LISTE DES CONSIGNES
(1) Transcrivez un passage de l'extrait sur l'audition du ministre de l'agriculture. Commencez aux mots "M. Michel Souplet, rapporteur, a" et arrêtez-vous après "contrats territoriaux d'exploitation.".
(2) Répondez aux questions suivantes à partir de l'extrait sur l'audition du ministre de l'agriculture :
(a) Selon le rapporteur, quel pourcentage de la population mondiale souffrait de sous-alimentation ?
(b) Sur quoi M. Albert Vecten a-t-il interrogé le ministre ?
(c) D'après le ministre, qui avait été associé à la préparation du projet de loi ?
(3) Rédigez la suite de l'extrait sur l'audition du ministre de l'agriculture en reprenant après sa dernière phrase.

BLOC DE TEXTE
——
En conclusion, M. Jean Glavany, ministre de l'agriculture et de la pêche,
a déclaré qu'il était ouvert à toutes les
propositions des parlementaires qui viendraient améliorer et enrichir ce
projet de loi.
M. Michel Souplet, rapporteur, a alors interrogé le ministre sur les
mesures permettant d'informer les propriétaires fonciers lors de la mise
en place des contrats territoriaux d'exploitation.
A propos des cessions d'exploitation, qui constituent pour beaucoup
d'agriculteurs " une forme de retraite complémentaire ", le
rapporteur a souhaité voir définies des incitations fiscales pour
encourager le cédant à privilégier les jeunes agriculteurs
qui veulent s'installer. Il a émis la crainte que le renforcement des
contrôles sur l'agrandissement des exploitations agricoles constitue un
véritable carcan administratif. Enfin, il a rappelé que 15 %
de la population mondiale souffrait de sous-alimentation et que, dans les
économies occidentales, les prix alimentaires avaient peu
augmenté en raison des interventions publiques financées par la
voie budgétaire.
M. Albert Vecten, rapporteur pour avis de la commission des affaires
culturelles, a interrogé le ministre sur les modalités d'exercice
de la co-tutelle exercée sur les établissements d'enseignement
agricole.
M. Jean Glavany, ministre de l'agriculture et de la pêche, a
indiqué que les représentants des propriétaires fonciers
avaient été associés à la préparation du
projet de loi et qu'il ne fallait pas alourdir le processus de consultation
prévu lors de la mise en place d'un CTE qui s'inscrit d'ores et
déjà dans le statut du fermage.
——
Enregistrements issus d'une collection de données
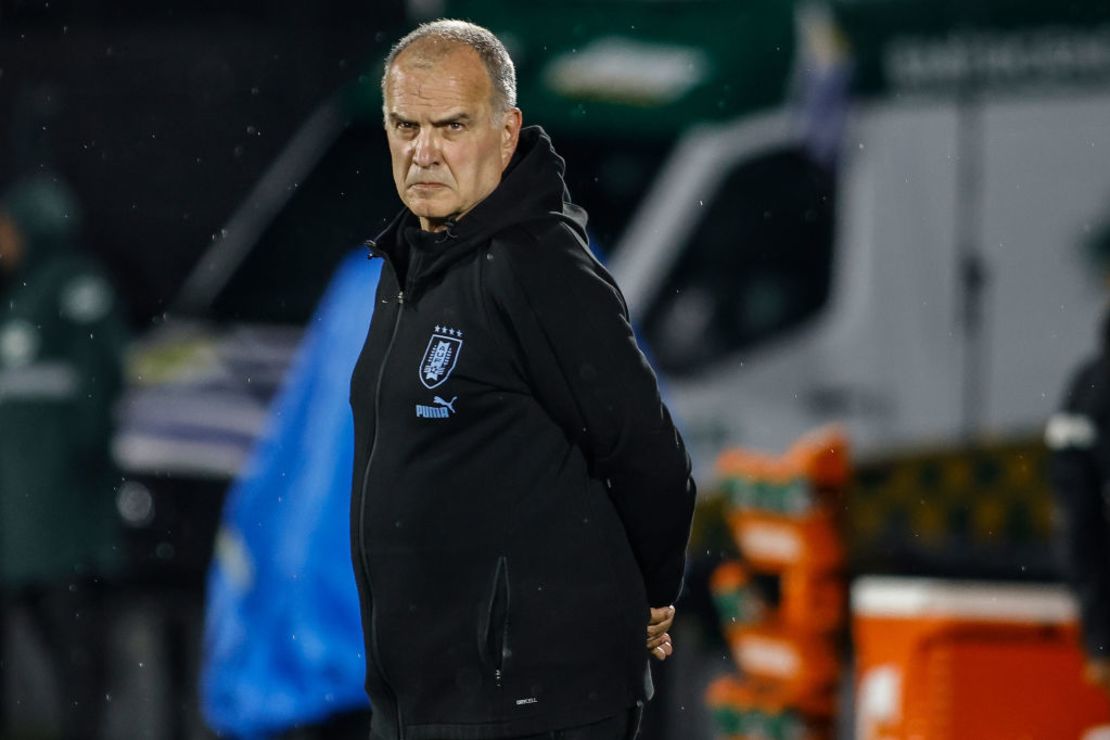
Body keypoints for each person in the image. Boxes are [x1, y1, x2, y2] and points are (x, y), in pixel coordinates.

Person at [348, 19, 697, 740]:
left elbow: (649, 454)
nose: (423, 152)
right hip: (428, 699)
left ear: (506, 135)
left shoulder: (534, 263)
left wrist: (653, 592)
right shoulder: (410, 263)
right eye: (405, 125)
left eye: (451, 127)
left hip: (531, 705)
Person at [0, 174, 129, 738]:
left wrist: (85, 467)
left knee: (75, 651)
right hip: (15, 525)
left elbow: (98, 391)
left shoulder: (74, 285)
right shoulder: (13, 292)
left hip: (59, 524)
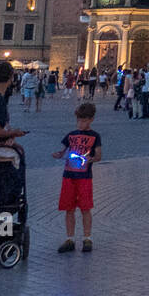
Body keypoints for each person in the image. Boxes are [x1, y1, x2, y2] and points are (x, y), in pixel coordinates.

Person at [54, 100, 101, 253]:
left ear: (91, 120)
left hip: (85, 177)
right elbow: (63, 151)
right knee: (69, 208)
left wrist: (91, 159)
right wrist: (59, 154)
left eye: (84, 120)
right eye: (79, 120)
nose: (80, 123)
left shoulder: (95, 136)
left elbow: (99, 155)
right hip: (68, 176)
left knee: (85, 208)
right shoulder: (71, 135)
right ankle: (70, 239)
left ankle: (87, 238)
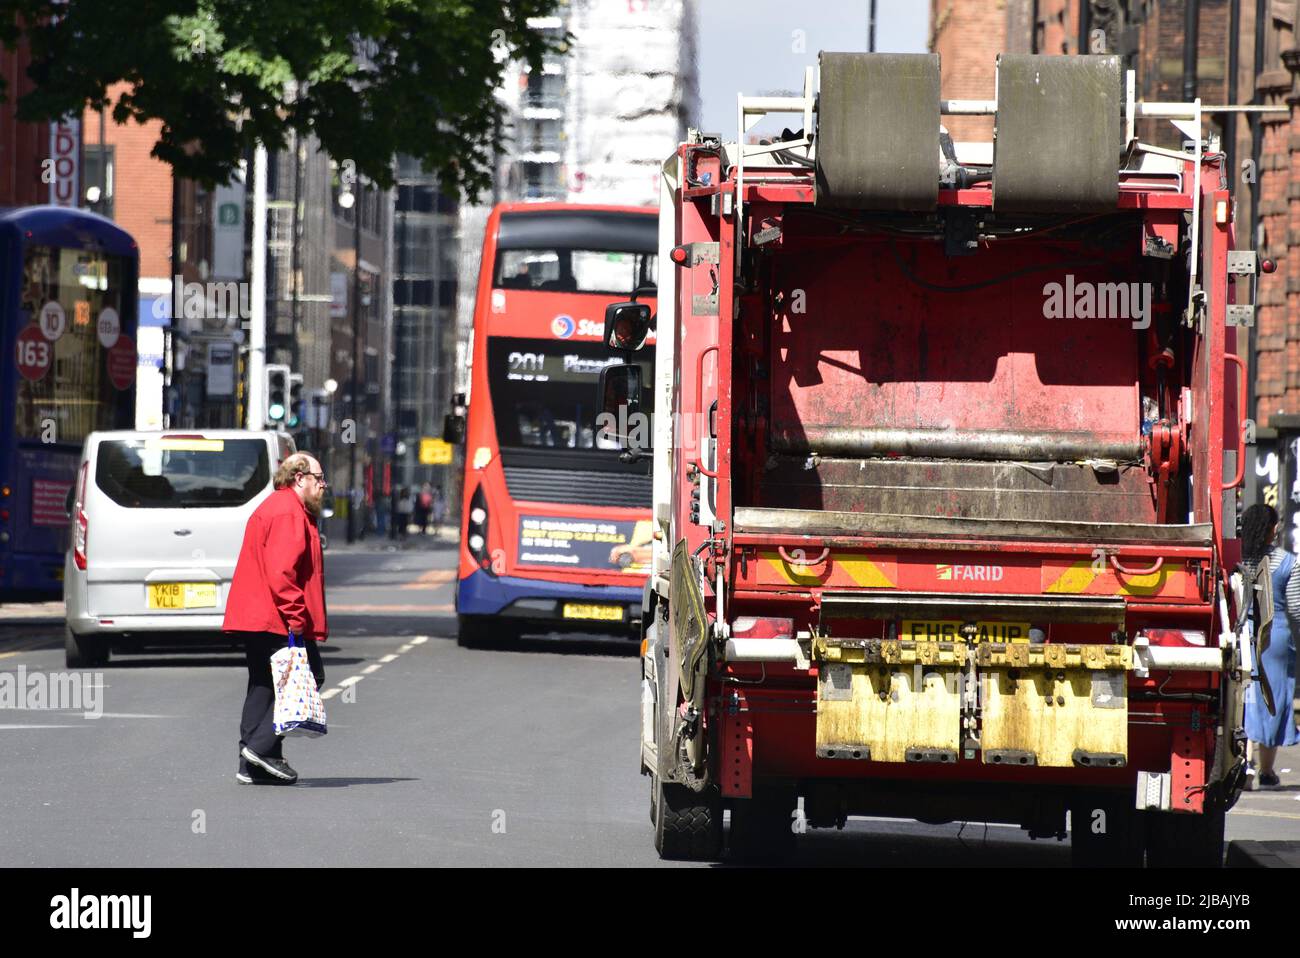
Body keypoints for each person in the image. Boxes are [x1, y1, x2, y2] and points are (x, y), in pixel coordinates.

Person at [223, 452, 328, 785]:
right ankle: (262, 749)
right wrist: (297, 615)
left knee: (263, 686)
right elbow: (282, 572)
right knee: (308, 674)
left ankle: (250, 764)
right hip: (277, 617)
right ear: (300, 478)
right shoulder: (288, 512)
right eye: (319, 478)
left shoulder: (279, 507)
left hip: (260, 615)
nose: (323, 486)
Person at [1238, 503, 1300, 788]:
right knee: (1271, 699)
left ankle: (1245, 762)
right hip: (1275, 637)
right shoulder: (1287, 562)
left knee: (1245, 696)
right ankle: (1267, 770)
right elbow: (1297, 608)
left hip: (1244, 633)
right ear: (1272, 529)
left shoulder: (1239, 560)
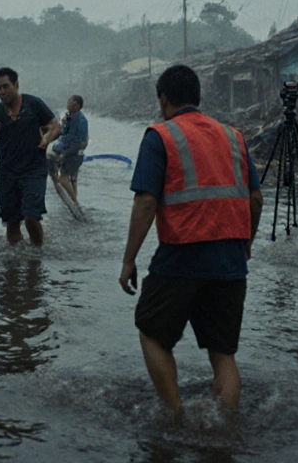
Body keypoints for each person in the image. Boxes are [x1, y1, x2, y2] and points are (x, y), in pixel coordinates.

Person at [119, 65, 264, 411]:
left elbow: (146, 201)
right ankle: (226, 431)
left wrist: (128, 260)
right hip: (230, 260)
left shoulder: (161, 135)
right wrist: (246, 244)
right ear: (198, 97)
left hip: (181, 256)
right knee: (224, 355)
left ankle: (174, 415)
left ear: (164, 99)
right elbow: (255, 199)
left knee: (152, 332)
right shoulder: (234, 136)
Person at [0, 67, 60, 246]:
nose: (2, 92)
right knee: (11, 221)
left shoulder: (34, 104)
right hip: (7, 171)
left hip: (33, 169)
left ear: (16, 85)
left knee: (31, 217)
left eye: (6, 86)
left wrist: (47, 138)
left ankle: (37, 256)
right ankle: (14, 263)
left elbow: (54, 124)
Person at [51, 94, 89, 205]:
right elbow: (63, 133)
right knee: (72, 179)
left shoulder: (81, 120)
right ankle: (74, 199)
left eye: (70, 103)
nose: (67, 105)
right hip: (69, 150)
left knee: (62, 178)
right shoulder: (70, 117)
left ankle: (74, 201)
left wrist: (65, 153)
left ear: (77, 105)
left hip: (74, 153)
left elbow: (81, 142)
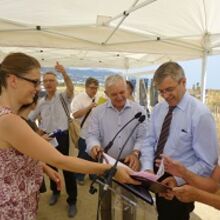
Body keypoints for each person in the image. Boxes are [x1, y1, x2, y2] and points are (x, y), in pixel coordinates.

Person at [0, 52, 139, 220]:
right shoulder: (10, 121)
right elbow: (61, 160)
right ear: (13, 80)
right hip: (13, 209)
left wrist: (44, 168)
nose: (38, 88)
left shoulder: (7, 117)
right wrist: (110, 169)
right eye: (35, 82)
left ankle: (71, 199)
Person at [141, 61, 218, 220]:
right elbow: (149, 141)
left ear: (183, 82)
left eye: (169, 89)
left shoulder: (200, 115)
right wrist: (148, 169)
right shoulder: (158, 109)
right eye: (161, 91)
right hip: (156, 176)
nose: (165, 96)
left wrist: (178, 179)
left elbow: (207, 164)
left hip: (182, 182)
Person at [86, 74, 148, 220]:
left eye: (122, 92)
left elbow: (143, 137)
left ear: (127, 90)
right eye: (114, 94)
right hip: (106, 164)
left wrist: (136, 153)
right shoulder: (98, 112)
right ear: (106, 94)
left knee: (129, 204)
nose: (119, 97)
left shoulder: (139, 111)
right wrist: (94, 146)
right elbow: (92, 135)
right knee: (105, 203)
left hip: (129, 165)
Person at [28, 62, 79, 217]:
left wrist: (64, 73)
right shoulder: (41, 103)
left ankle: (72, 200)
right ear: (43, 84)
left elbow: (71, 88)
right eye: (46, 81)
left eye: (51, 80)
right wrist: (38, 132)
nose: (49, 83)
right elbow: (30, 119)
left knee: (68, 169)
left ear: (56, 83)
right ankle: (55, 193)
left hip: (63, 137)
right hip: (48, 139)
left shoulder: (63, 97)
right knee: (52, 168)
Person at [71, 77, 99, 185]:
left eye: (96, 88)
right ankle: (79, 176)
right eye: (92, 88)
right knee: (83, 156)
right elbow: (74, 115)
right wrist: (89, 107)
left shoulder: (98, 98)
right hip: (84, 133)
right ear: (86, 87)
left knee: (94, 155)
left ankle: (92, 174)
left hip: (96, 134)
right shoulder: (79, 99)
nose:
——
CORRIGÉ DES EXERCICES
(1)
M. Michel Souplet, rapporteur, a alors interrogé le ministre sur les
mesures permettant d'informer les propriétaires fonciers lors de la mise
en place des contrats territoriaux d'exploitation.

(2)
(a) 15 % de la population mondiale.
(b) Il l'a interrogé sur les modalités d'exercice de la co-tutelle exercée sur les établissements d'enseignement agricole.
(c) Les représentants des propriétaires fonciers.

(3)
S'agissant des incitations fiscales, le ministre a indiqué que, sur la
base d'un rapport remis au Parlement à la fin du premier semestre 1999,
des dispositions fiscales accompagnant la loi d'orientation agricole seraient
inscrites dans le projet de loi de finances pour 2000. Sur le contrôle
des structures, le ministre a souligné que le projet de loi simplifiait
les procédures existantes en instituant un système unique
d'autorisation, en donnant une priorité absolue à l'installation
des jeunes et à la lutte contre l'agrandissement des exploitations.
S'agissant de la population mondiale qui souffre de malnutrition, le ministre a
rappelé également l'existence des excédents agricoles,
notamment au niveau communautaire, et considéré que le
problème se posait en termes d'accès à l'alimentation et
de mode de répartition de l'aide alimentaire.
Enfin, il a indiqué que l'exercice de la co-tutelle n'était pas
modifié et que les directeurs d'établissement d'enseignement
supérieur agricole étaient nommés conjointement par les
ministres de l'agriculture et de l'éducation nationale.
Répondant à Mme Janine Bardou et M. Jean-Marc Pastor, qui
soulignaient la nécessité, pour les agriculteurs installés
dans des zones difficiles, comme en montagne, de développer des
activités annexes et complémentaires telles que l'agri-tourisme,
M. Jean Glavany, ministre de l'agriculture et de la pêche, a
indiqué qu'il n'était pas hostile à une meilleure
définition de l'activité agricole telle que prévue par
l'article 6 du projet de loi.
M. Raymond Soucaret s'est demandé comment les agriculteurs ayant
opté pour un CTE pourraient concilier la création d'emploi et la
semaine de 35 heures. Il a émis des doutes sur la capacité
des CTE à moderniser l'agriculture, en rappelant que, dans le
passé, les petites structures agricoles avaient disparu.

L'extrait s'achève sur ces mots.